Sześciomiesięczny WIBOR zbliża się do 2,5 proc., a trzymiesięczna stawka podąża o 30 pkt poniżej – rynek dyskontuje kolejne podwyżki stóp, co przełoży się wkrótce na wzrost oprocentowania obligacji korporacyjnych.
Z 0,25 proc. do 2,5 proc. – stawka sześciomiesięcznego WIBOR wzrosła dziesięciokrotnie na przestrzeni niespełna czterech miesięcy i wygląda na to, że rynek nie powiedział ostatniego słowa. Aktualna stopa referencyjna wynosi 1,25 proc. i nawet jeśli Rada zaskoczyłaby uczestników rynku podnosząc na najbliższym posiedzeniu stopy o cały punkt procentowy, to z główną stopą rzędu 2,25 proc. bank centralny i tak nie miałby szans w zahamowaniu inflacji, która w listopadzie wspięła się do 7,7 proc. przekraczając oczekiwania pesymistów, o projekcji inflacyjnej sprzed kilku zaledwie miesięcy nie wspominając. Politycy tracą czas na wskazywanie winnych (oczywiście nie dostrzegając własnego udziału), ale nie winni są dziś potrzebni, lecz podwyżki stóp i cięcia wydatków.
Tylko jedna grupa inwestorów może oczekiwać nadchodzących zmian z nadziejami – posiadacze obligacji o zmiennym oprocentowaniu. Jeśli szacunki GUS się potwierdzą, czteroletnie obligacje oszczędnościowe indeksowane inflacją wejdą w styczniu w nowy okres odsetkowy z oprocentowaniem rzędu 9 proc.! A dwunastoletnie otrzymają kupony na poziomie 9,7 proc. (mowa o papierach kupionych w 2020 r.; te kupione na początku tego roku mają nieco niższe marże).
Jednak inflacja ma prawo nie utrzymać się na tym poziomie nawet mimo spóźnionych podwyżek stóp. W przyszłym roku zadziała – miejmy nadzieję – efekt wysokiej bazy i zdolność gospodarki do samoregulacji, choć oczywiście trzeba cały czas pamiętać, że nie tylko banki centralne są dziś nieprzewidywalne, ale także skutki zmian klimatu. Indeks cen żywności nieustannie rośnie, a jakość przyszłorocznych zbiorów stoi pod znakiem zapytania. W optymistycznym scenariuszu inflację uda się jednak ujarzmić trochę dzięki szczęściu, trochę za sprawą efektu bazy, a trochę za sprawą podwyżek stóp, także tych dopiero spodziewanych.

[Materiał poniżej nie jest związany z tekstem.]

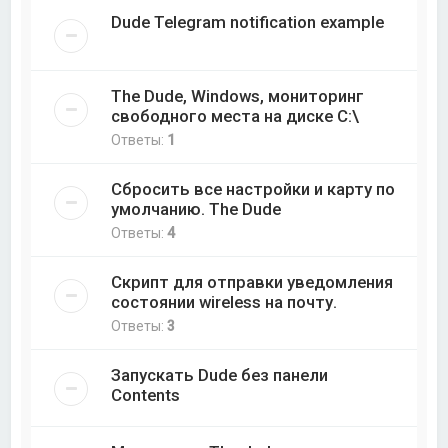
Dude Telegram notification example
The Dude, Windows, мониторинг
свободного места на диске C:\
Ответы:
1
Сбросить все настройки и карту по
умолчанию. The Dude
Ответы:
4
Скрипт для отправки уведомления
состоянии wireless на почту.
Ответы:
3
Запускать Dude без панели
Contents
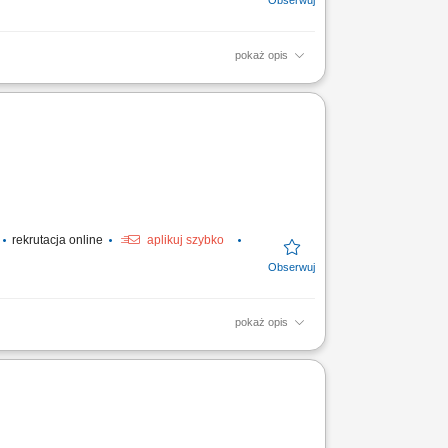
pokaż opis
szkoleń dotyczących edukacji finansowej.
 celów...
rekrutacja online
aplikuj szybko
pokaż opis
dzie prowadzimy klientów, wykonujemy
bór...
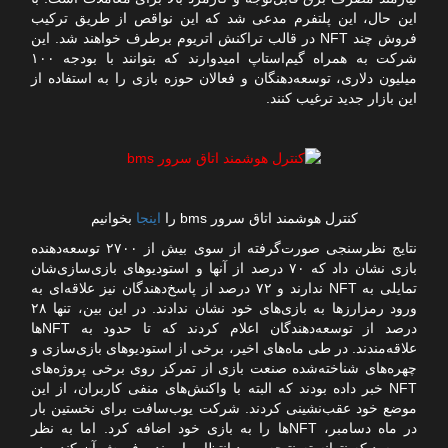
این حال، این پلتفرم مدعی شد که این نواقص از طریق ترکیب
فروش چند NFT در قالب تراکنش اتریوم برطرف خواهند شد. این
شرکت به همراه گیم‌استاپ امیدوارند که بتوانند با بودجه ۱۰۰
میلیون دلاری، توسعه‌دهنگان و فعالان حوزه بازی را به استفاده از
این بازار جدید ترغیب کنند.
کنترل هوشمند اتاق سرور bms را
اینجا
بخوانیم
نتایج نظرسنجی صورت‌گرفته از سوی بیش از ۲۷۰۰ توسعه‌دهنده
بازی نشان داد که ۷۰ درصد از آنها و استودیوهای بازی‌سازی‌شان
تمایلی به NFT ندارند و ۷۲ درصد از پاسخ‌دهندگان نیز علاقه‌ای به
ورود رمزارزها به بازی‌های خود نشان ندادند. در این بین، تنها ۲۸
درصد از توسعه‌دهندگان اعلام کردند که تا حدود به NFTها
علاقه‌مندند. در طی ماه‌های اخیر، برخی از استودیوهای بازی‌سازی و
چهره‌های شناخته‌شده صنعت بازی از تمرکز روی برخی پروژه‌های
NFT خبر داده بودند که البته با واکنش‌های منفی کاربران، از این
موضع خود عقب‌نشینی کردند. شرکت یوب‌سافت برای نخستین بار
در ماه دسامبر، NFTها را به بازی خود اضافه کرد. اما به نظر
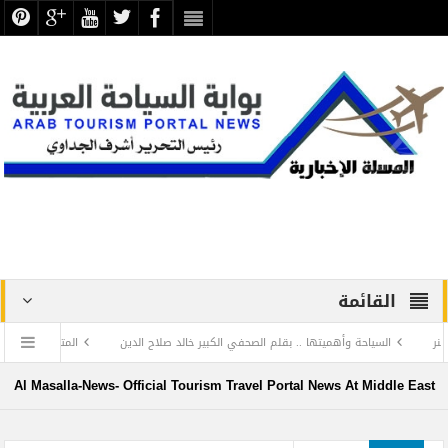
القائمة
ة وأهميتها .. بقلم الصحفي الكبير خالد صلاح الدين
المتحف المصري الكبير يستضيف مع
Al Masalla-News- Official Tourism Travel Portal News At Middle East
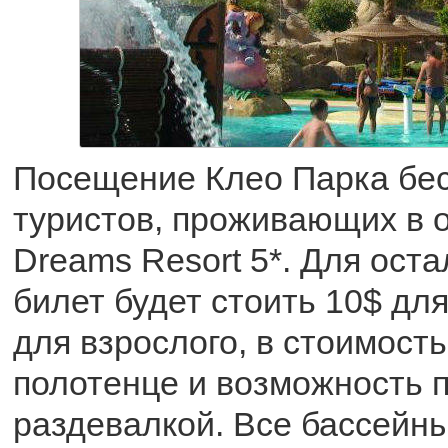
Посещение Клео Парка бе
туристов, проживающих в о
Dreams Resort 5*. Для ост
билет будет стоить 10$ для
для взрослого, в стоимост
полотенце и возможность 
раздевалкой. Все бассейны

Dlatego w dłuższym terminie na lepszej pozycji wydają się stać nie nowi właściciele obligacji antyinflacyjnych (tu najgorszy scenariusz już się zrealizował), ale raczej inwestujący w papiery oparte o WIBOR. Bo nawet jeśli inflacja zacznie spadać, to RPP długo jeszcze nie znajdzie argumentów za obniżeniem stóp procentowych, co oznacza, że kupony oparte o WIBOR utrzymają (a w najbliższych miesiącach jeszcze podbiją) już podwyższone oprocentowanie.
W pierwszym tygodniu grudnia publiczną emisję przeprowadza Kruk, który oferuje 3,4 pkt proc. marży ponad WIBOR. Ten ostatni rośnie tak szybko, że baner reklamowy wybijający 5,31 proc. w pierwszym okresie odsetkowym, stał się nieaktualny już pierwszego dnia zapisów. Będzie to nie mniej niż 5,48 proc. Komisja zatwierdziła w ostatnich dniach prospekty Echa i Marvipolu, zamiar przeprowadzenia kolejnych emisji deklarowały także Best i Kredyt Inkaso. Ofert dla inwestorów indywidualnych może być całkiem sporo, ale i inwestorzy instytucjonalni będą mieli okazję do ulokowania środków. Program emisji wart 3 mld zł przyjęło Allegro.
Być może jednak powoli warto zacząć kalkulować, kogo będzie stać na zapłatę podwyższonych odsetek. Nadmierne wskaźniki zadłużenia i zbyt niskie wskaźniki płynności uchodziły emitentom na sucho przez ostatnie lata, lecz tylko mocny bilans pozwala na naprawdę spokojny sen.